Records from a collection →
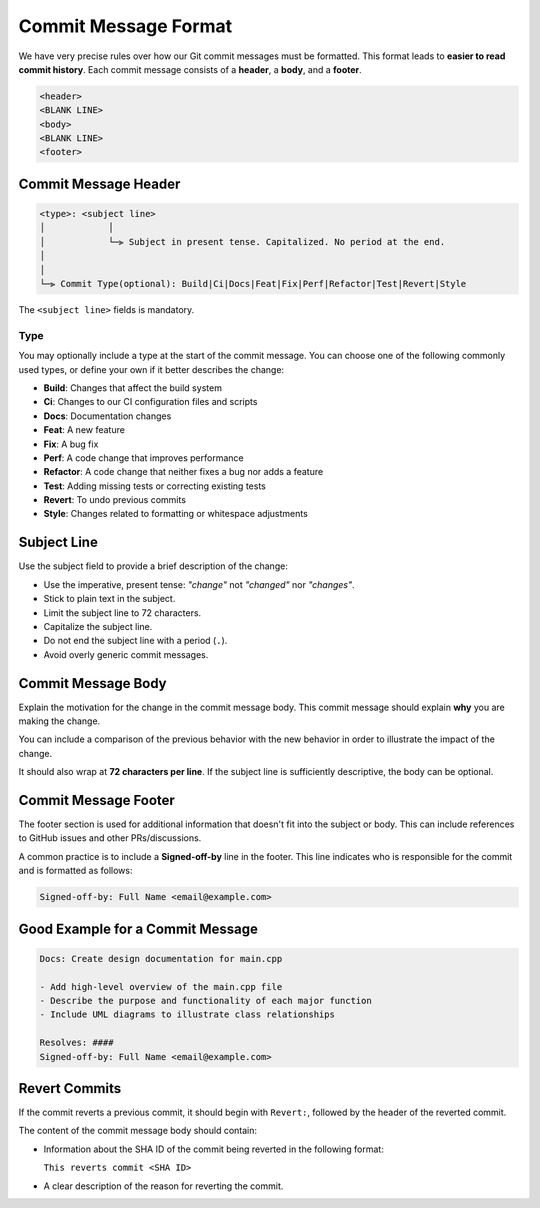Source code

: Commit Message Format
=====================

We have very precise rules over how our Git commit messages must be formatted.
This format leads to **easier to read commit history**.
Each commit message consists of a **header**, a **body**, and a **footer**.

.. code-block:: text

    <header>
    <BLANK LINE>
    <body>
    <BLANK LINE>
    <footer>

Commit Message Header
---------------------

.. code-block:: text

    <type>: <subject line>
    │            │
    │            └─⫸ Subject in present tense. Capitalized. No period at the end.
    │
    │
    └─⫸ Commit Type(optional): Build|Ci|Docs|Feat|Fix|Perf|Refactor|Test|Revert|Style

The ``<subject line>`` fields is mandatory.

Type
++++

You may optionally include a type at the start of the commit message.
You can choose one of the following commonly used types, or define your own if
it better describes the change:

- **Build**: Changes that affect the build system
- **Ci**: Changes to our CI configuration files and scripts
- **Docs**: Documentation changes
- **Feat**: A new feature
- **Fix**: A bug fix
- **Perf**: A code change that improves performance
- **Refactor**: A code change that neither fixes a bug nor adds a feature
- **Test**: Adding missing tests or correcting existing tests
- **Revert**: To undo previous commits
- **Style**: Changes related to formatting or whitespace adjustments

Subject Line
------------

Use the subject field to provide a brief description of the change:

- Use the imperative, present tense: *"change"* not *"changed"* nor *"changes"*.
- Stick to plain text in the subject.
- Limit the subject line to 72 characters.
- Capitalize the subject line.
- Do not end the subject line with a period (``.``).
- Avoid overly generic commit messages.

Commit Message Body
-------------------

Explain the motivation for the change in the commit message body. This commit message should
explain **why** you are making the change.

You can include a comparison of the previous behavior with the new behavior in order to
illustrate the impact of the change.

It should also wrap at **72 characters per line**.
If the subject line is sufficiently descriptive, the body can be optional.

Commit Message Footer
---------------------

The footer section is used for additional information that doesn't fit into the subject or body.
This can include references to GitHub issues and other PRs/discussions.

A common practice is to include a **Signed-off-by** line in the footer.
This line indicates who is responsible for the commit and is formatted as follows:

.. code-block:: text

    Signed-off-by: Full Name <email@example.com>

Good Example for a Commit Message
---------------------------------

.. code-block:: text

    Docs: Create design documentation for main.cpp

    - Add high-level overview of the main.cpp file
    - Describe the purpose and functionality of each major function
    - Include UML diagrams to illustrate class relationships

    Resolves: ####
    Signed-off-by: Full Name <email@example.com>

Revert Commits
--------------

If the commit reverts a previous commit, it should begin with ``Revert:``,
followed by the header of the reverted commit.

The content of the commit message body should contain:

- Information about the SHA ID of the commit being reverted in the following format:

  ``This reverts commit <SHA ID>``

- A clear description of the reason for reverting the commit.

WORK INSTRUCTION → Hand over the entries again, exactly as written and without the pictures.

REPLY TO THE EXERCISE →
Source code

: Commit Message Format
=====================

We have very precise rules over how our Git commit messages must be formatted.
This format leads to **easier to read commit history**.
Each commit message consists of a **header**, a **body**, and a **footer**.

.. code-block:: text

    <header>
    <BLANK LINE>
    <body>
    <BLANK LINE>
    <footer>

Commit Message Header
---------------------

.. code-block:: text

    <type>: <subject line>
    │            │
    │            └─⫸ Subject in present tense. Capitalized. No period at the end.
    │
    │
    └─⫸ Commit Type(optional): Build|Ci|Docs|Feat|Fix|Perf|Refactor|Test|Revert|Style

The ``<subject line>`` fields is mandatory.

Type
++++

You may optionally include a type at the start of the commit message.
You can choose one of the following commonly used types, or define your own if
it better describes the change:

- **Build**: Changes that affect the build system
- **Ci**: Changes to our CI configuration files and scripts
- **Docs**: Documentation changes
- **Feat**: A new feature
- **Fix**: A bug fix
- **Perf**: A code change that improves performance
- **Refactor**: A code change that neither fixes a bug nor adds a feature
- **Test**: Adding missing tests or correcting existing tests
- **Revert**: To undo previous commits
- **Style**: Changes related to formatting or whitespace adjustments

Subject Line
------------

Use the subject field to provide a brief description of the change:

- Use the imperative, present tense: *"change"* not *"changed"* nor *"changes"*.
- Stick to plain text in the subject.
- Limit the subject line to 72 characters.
- Capitalize the subject line.
- Do not end the subject line with a period (``.``).
- Avoid overly generic commit messages.

Commit Message Body
-------------------

Explain the motivation for the change in the commit message body. This commit message should
explain **why** you are making the change.

You can include a comparison of the previous behavior with the new behavior in order to
illustrate the impact of the change.

It should also wrap at **72 characters per line**.
If the subject line is sufficiently descriptive, the body can be optional.

Commit Message Footer
---------------------

The footer section is used for additional information that doesn't fit into the subject or body.
This can include references to GitHub issues and other PRs/discussions.

A common practice is to include a **Signed-off-by** line in the footer.
This line indicates who is responsible for the commit and is formatted as follows:

.. code-block:: text

    Signed-off-by: Full Name <email@example.com>

Good Example for a Commit Message
---------------------------------

.. code-block:: text

    Docs: Create design documentation for main.cpp

    - Add high-level overview of the main.cpp file
    - Describe the purpose and functionality of each major function
    - Include UML diagrams to illustrate class relationships

    Resolves: ####
    Signed-off-by: Full Name <email@example.com>

Revert Commits
--------------

If the commit reverts a previous commit, it should begin with ``Revert:``,
followed by the header of the reverted commit.

The content of the commit message body should contain:

- Information about the SHA ID of the commit being reverted in the following format:

  ``This reverts commit <SHA ID>``

- A clear description of the reason for reverting the commit.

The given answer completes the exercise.